Esméralda s'esclaffa.
— Tiens mon amour.
Charles fronça les sourcils. Esmé sortit du sac un succulent sandwich contenant trois steaks hachés dont la sauce s'égouttait sur la boîte de vitesses de la Mercedes, mais ce détail importait peu à Charles lorsqu'il s'agissait de combler son estomac.
Il s’apprêtait à emporter le sandwich quand Esméralda l'en empêcha de quelques centimètres. Elle le défia de ses yeux sombres et en amande pailletés d'or comme ceux d'Aliénor d'Aquitaine. Sa voix se fit menaçante.
— Fais attention Charles. Tu te laisses un peu trop aller en ce moment.
— Fais attention Charles, imita l'homme croquant à pleines dents dans son sandwich.
Le temps avait enseigné à la jeune femme qu'il était nocif et conséquent d'inciter son époux à adopter le même train de vie qu'elle. Il avait cinquante-trois ans, à son âge, il ne renoncerait plus à certaines habitudes du quotidien. Elle le regarda quelques instants. Charles sentit les yeux de sa femme se poser sur lui. Il en profita pour lui sourire tendrement, c’était sa façon implicite de s’excuser. Esméralda le savait parfaitement. Ses paupières commencèrent à devenir lourdes. Elle se massa les tempes et bâilla à plusieurs reprises.
— Papa, nous sommes bientôt arrivés ?
— Bientôt. Essaie de faire dodo.
— J'ai pas envie. Je veux regarder Blanche-Neige.
Esméralda tendit la tablette à sa fille, qui malgré son jeune âge, savait comment fonctionner l'appareil. Elle fit défiler les vidéos, puis sélectionna un fichier. Le château de Walt Disney se présenta à l'écran. Le fameux arc de cercle se traça au sommet du château, laissant une traînée de poussières féerique derrière lui, accompagné de cette douce symphonie chaleureuse. Le dessin animé commença. Miranda fronça les sourcils en voyant l'écran grisailler. Elle secoua la tablette. Blanche-Neige apparut de nouveau sur l'écran. Le visage de la princesse s'afficha en gros plan. Ses yeux bruns fixaient Miranda, déconcertée par ce regard si pénétrant. Blanche-Neige posa son index sur ses lèvres et murmura : « Chut ». La fillette troublée, changea de dessin animé.
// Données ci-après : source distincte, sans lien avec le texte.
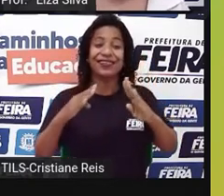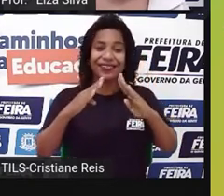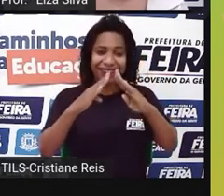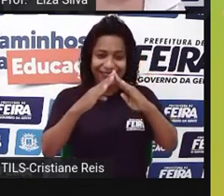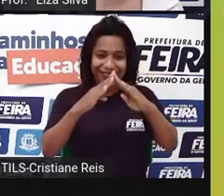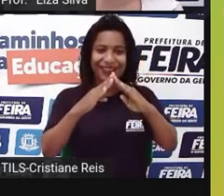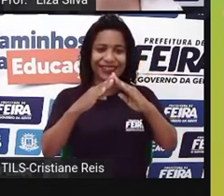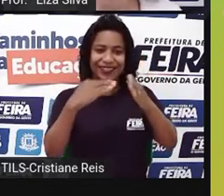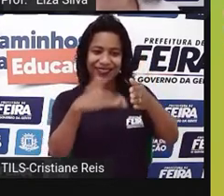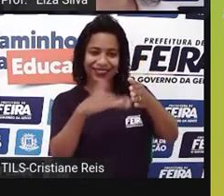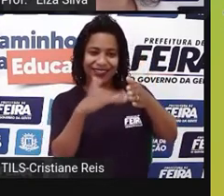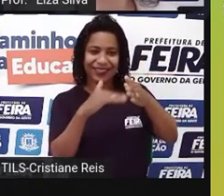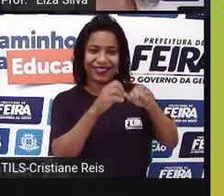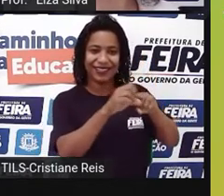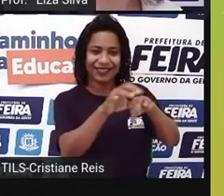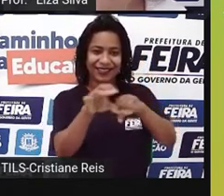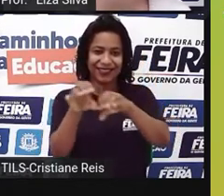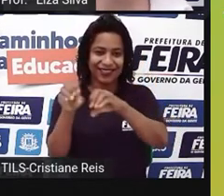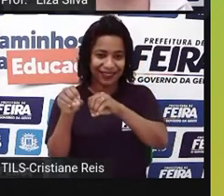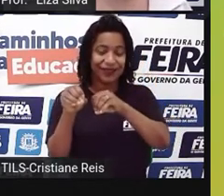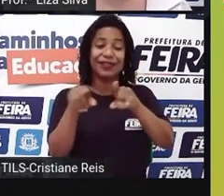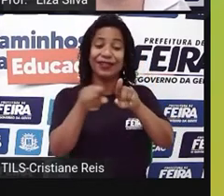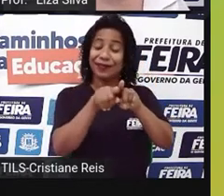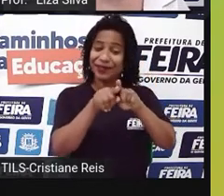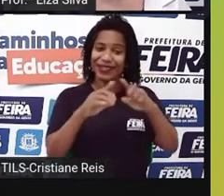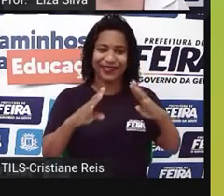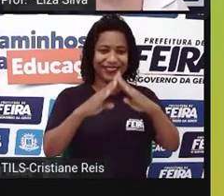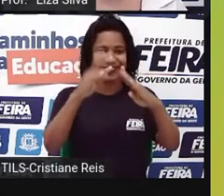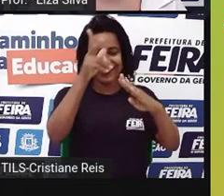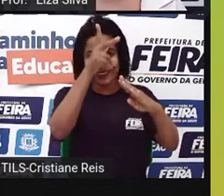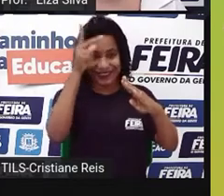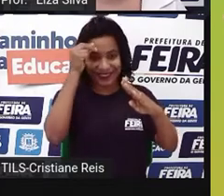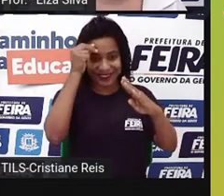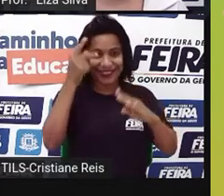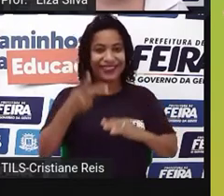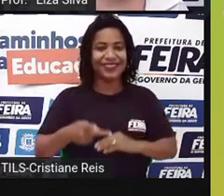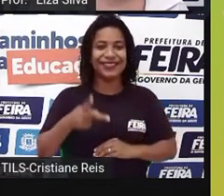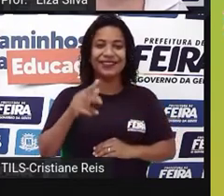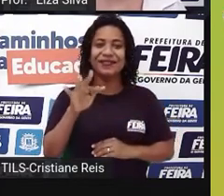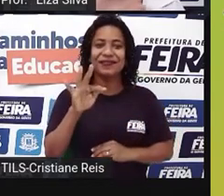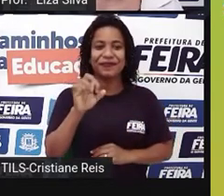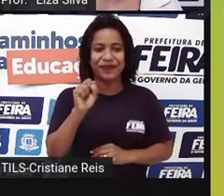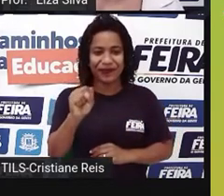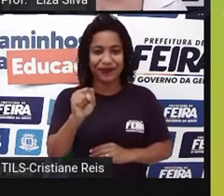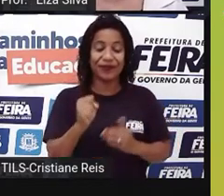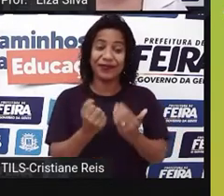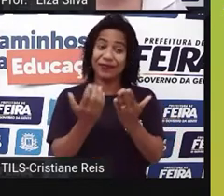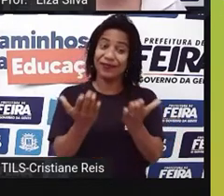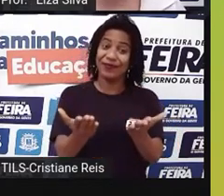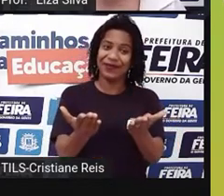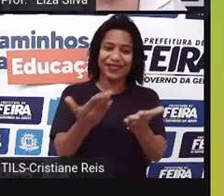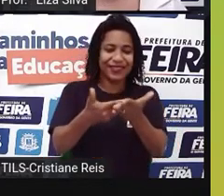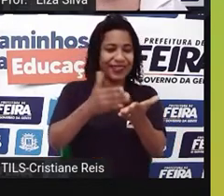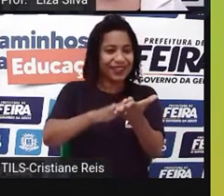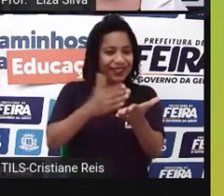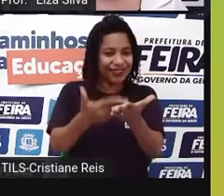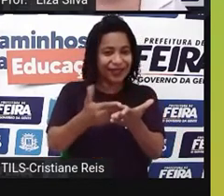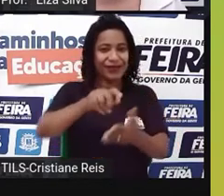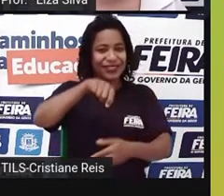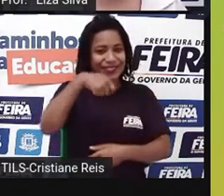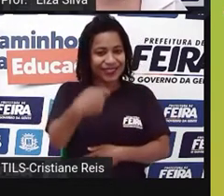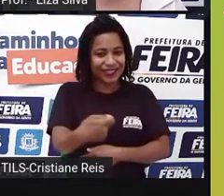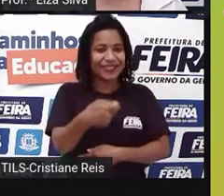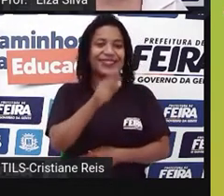da Secretaria de Educação e da Prefeitura Municipal de Feira de Santana. E ao nosso lado, a nossa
— Je t'aime Esmé et je t'assure que ces temps-ci, j'essaie de déjeuner équilibré au bureau, affirma l'architecte la bouche pleine.
— Pendant un mois, tu as osé jeter mes plats équilibrés et très sains pour ta santé que je te cuisinais pour te goinfrer de pizzas avec tes collègues et tes clients, reprocha Esmé dont un éclair de colère traversa ses yeux en repensant au moment où elle avait découvert que son époux se moquait d'elle en prétendant vénérer ses plats.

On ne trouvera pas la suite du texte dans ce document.